ORMANCILIĞIMIZ DA ÇÖKERTİLDİ…
Doç.Dr.Yücel ÇAĞLAR
Bilindiği gibi 21
Mart, 1970’li yıllardan bu yana Kuzey Yarımkürede olduğu gibi ülkemizde de
“Dünya Ormancılık Günü” olarak “kutlanıyor”. Gün, ülkemizde çoğunlukla siyasal
iktidarların, deyiş yerindeyse, “icraatın içinden” söylemiyle etkinlikleri anlatmak
ve yoğunlukla da orman popülizmiyle geçiştiriliyor. İlginçtir, AKP döneminde bu
türden etkinlikler bile yapılmıyor artık; kimbilir, gerek duyulmuyor belki de.
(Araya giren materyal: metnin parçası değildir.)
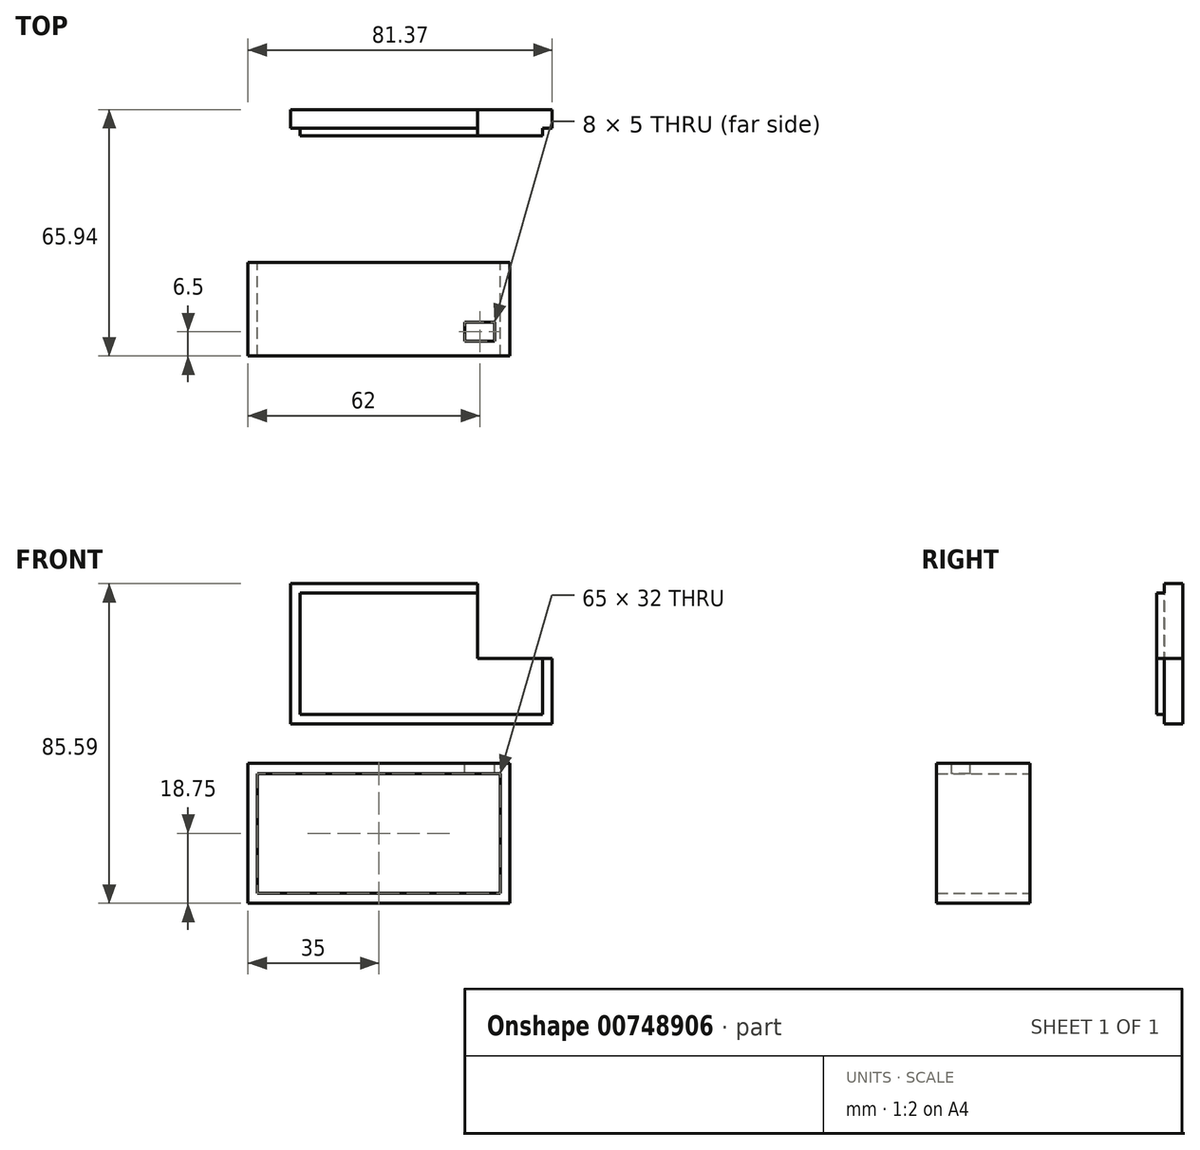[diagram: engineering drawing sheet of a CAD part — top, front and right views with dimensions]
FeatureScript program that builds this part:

Baksanıza, siyasal iktidarın, ilk gündeme getirildiğinde yoğun karşı çıkışlara
yol açan ünlü “2B arazilerinin” işgalcilerine satılmasına ilişkin yasa tasarısı
ilgili kamuoyunda bile gerektiğince tartışma konusu yapılmıyor. Her alanda ağır
insan hakları ihlallerinin yaşandığı, hukukun temel ilkelerinin her fırsatta
yoksandığı, kamu hizmetlerinin çökertildiği ülkemizde “ikibeciliğin” yeniden
gündeme getirilmesi vb orman ve ormancılık sorunlarına sıra gelmiyor doğallıkla
(!); ama gelmeli. Siyasal iktidar bir yandan istediği biçimde oluşturabildiği
yapay gündemlerle kamuoyunu oyalarken bir yandan ormancılık alanında da yaşamsal
önemde düzenleme ve uygulamaları kolaylık yapabiliyor çünkü. Gündeme gelmesi
gereken onca konudan birisi de ormancılıktır. Çünkü AKP’nin on yıldır en
köktenci düzenleme ve uygulamaları yaptığı alanlardan birisi de ormancılıktır.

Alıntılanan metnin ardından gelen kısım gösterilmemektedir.